Los problemas para Yeager empezaron pronto. Sólo llevaba tres horas en la caverna, y no aseguró correctamente a su arnés de escalada el rapelador de barras (un aparato de metal especializado que recuerda a un enorme clip con barras transversales, creado para deslizarse por cuerdas largas y húmedas llevando pesadas cargas). Como resultado, se le cayó. Este aparato es vital para la espeleología extrema, tal vez el segundo instrumento en importancia después de las linternas. Sin él, Yeager no podía continuar.
Yeager usó el de su compañero para descender al área donde había caído. Como este instrumento mide unos 46 centímetros y Cheve es una cueva vasta y compleja, de dimensiones casi inimaginables, fue como buscar una aguja en mil pajares. Yeager tuvo suerte de encontrarlo, lo cual le permitió seguir descendiendo con Haberland. Sin embargo, no bajaron mucho más, porque se perdieron en seguida y no pudieron retomar la vía principal hasta cuarenta y cinco minutos después.
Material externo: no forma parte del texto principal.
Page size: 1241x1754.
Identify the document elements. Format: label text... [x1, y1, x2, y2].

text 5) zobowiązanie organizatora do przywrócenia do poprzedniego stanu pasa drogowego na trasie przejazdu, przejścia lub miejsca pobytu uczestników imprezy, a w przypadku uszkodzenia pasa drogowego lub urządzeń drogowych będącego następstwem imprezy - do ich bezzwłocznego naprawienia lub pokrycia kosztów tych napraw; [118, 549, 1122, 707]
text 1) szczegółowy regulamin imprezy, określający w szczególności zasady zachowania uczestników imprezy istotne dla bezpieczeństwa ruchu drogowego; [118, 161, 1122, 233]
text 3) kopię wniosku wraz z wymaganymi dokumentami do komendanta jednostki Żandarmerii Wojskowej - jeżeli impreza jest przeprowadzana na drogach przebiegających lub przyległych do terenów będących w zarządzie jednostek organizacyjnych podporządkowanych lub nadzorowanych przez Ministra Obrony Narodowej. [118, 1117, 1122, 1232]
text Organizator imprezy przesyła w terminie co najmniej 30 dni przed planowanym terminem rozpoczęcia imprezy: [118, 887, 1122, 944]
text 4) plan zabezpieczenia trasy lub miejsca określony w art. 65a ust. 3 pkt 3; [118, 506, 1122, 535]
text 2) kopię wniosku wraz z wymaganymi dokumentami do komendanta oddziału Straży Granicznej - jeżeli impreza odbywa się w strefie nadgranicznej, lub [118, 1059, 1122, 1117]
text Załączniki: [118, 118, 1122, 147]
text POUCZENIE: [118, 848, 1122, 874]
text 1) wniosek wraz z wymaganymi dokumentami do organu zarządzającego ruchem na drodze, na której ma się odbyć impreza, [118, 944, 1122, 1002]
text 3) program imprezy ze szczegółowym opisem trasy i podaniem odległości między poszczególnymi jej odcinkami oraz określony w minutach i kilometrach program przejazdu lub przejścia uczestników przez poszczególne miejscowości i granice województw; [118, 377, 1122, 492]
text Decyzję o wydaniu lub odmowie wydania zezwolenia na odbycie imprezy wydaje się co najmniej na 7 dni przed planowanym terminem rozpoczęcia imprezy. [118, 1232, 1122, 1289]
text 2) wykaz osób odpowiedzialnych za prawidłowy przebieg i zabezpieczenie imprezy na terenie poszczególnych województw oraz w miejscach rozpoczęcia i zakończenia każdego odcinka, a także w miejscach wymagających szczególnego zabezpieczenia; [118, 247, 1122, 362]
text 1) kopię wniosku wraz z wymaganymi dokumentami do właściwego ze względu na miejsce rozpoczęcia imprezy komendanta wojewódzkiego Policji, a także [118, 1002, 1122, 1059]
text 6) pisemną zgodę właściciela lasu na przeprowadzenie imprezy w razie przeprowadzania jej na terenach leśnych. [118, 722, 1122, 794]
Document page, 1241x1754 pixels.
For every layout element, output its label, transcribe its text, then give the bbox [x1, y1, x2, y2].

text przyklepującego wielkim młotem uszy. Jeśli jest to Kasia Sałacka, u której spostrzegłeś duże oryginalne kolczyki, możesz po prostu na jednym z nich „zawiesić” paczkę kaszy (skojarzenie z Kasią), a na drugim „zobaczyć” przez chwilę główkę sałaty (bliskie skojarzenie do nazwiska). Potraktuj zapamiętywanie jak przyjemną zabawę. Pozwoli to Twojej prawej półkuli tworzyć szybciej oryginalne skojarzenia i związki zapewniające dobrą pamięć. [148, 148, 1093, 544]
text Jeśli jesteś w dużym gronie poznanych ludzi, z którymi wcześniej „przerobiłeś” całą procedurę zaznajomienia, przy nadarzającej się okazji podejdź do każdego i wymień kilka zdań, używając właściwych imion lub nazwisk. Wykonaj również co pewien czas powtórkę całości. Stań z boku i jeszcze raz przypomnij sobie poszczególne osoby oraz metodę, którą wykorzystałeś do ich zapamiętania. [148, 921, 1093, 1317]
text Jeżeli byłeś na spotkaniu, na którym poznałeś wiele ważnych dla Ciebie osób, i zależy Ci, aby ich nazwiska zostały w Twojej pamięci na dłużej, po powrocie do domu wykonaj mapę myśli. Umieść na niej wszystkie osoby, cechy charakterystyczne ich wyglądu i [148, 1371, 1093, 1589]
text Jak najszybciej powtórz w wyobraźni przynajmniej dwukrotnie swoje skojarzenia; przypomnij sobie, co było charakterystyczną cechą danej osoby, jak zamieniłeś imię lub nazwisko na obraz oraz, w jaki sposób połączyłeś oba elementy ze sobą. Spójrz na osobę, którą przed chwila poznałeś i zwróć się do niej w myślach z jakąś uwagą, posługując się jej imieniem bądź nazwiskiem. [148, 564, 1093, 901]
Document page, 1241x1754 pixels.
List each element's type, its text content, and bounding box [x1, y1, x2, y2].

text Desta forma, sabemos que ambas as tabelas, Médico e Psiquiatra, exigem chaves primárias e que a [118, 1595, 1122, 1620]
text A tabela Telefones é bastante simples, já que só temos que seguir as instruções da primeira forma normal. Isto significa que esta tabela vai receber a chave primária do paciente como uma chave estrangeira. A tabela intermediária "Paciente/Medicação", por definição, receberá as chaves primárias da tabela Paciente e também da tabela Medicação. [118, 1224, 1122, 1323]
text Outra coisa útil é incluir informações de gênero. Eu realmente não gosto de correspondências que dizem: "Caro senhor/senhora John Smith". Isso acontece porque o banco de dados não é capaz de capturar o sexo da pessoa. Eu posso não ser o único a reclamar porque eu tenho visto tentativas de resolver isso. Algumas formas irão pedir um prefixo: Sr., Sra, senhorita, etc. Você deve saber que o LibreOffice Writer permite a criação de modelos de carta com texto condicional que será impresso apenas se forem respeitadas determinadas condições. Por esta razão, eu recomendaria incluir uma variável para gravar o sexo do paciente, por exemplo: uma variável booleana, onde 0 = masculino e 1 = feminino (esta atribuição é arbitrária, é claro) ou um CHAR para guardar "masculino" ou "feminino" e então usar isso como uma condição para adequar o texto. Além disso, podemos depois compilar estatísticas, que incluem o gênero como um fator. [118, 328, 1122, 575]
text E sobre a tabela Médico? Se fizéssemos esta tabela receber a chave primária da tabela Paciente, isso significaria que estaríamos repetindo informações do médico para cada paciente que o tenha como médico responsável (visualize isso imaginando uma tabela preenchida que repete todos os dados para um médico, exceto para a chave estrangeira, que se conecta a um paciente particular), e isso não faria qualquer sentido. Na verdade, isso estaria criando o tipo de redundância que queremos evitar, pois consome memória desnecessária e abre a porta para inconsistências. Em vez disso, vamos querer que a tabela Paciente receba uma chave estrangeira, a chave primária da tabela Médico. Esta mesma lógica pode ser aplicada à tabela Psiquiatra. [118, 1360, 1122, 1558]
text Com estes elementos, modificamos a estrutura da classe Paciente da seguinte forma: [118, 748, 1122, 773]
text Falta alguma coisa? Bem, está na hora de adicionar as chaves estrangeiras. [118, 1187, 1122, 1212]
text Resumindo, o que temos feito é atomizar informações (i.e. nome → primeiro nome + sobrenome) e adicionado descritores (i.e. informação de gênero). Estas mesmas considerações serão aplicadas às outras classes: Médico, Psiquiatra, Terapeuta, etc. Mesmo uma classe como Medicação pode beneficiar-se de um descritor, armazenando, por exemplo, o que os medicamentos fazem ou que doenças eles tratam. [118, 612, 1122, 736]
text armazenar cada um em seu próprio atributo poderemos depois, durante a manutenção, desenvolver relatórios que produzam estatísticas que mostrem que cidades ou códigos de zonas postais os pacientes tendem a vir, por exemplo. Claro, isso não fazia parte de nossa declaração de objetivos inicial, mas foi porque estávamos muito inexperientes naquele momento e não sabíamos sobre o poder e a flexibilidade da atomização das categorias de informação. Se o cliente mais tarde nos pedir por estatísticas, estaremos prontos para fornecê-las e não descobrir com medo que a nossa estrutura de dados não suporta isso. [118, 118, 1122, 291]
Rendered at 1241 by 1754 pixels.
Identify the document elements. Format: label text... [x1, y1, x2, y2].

Pasadas siete horas, llegaron a la cumbre de un acantilado que había recibido el nombre de Precipicio de 23 Metros porque eso era exactamente lo que era, una caída libre que había que bajar rapelando. Para las dimensiones de una supercueva, donde abundan precipicios verticales de casi cien metros, esto no era más que un repecho. Haberland lideró el descenso, completando un sencillo rápel sin incidentes. Al llegar abajo, se soltó de la cuerda y se apartó para evitar cualquier roca que pudiera desprenderse en el descenso de Yeager.
Arriba, Yeager llevaba un equipo de descenso estándar, que comprendía un arnés de cintura similar al que usan los escaladores de roca, pero reforzado para soportar las duras exigencias de la espeleología. Un mosquetón de seguridad (un eslabón de aluminio, del tamaño de un paquete de cigarrillos, con un gatillo articulado en uno de sus lados) conectaba el arnés con su rapelador de barras, y éste con la cuerda. La cuerda serpenteaba entre las barras del rapelador como una serpiente deslizándose por los listones de una escalerilla, ofreciendo suficiente resistencia a un espeleólogo muy cargado como Yeager para controlar la velocidad del descenso.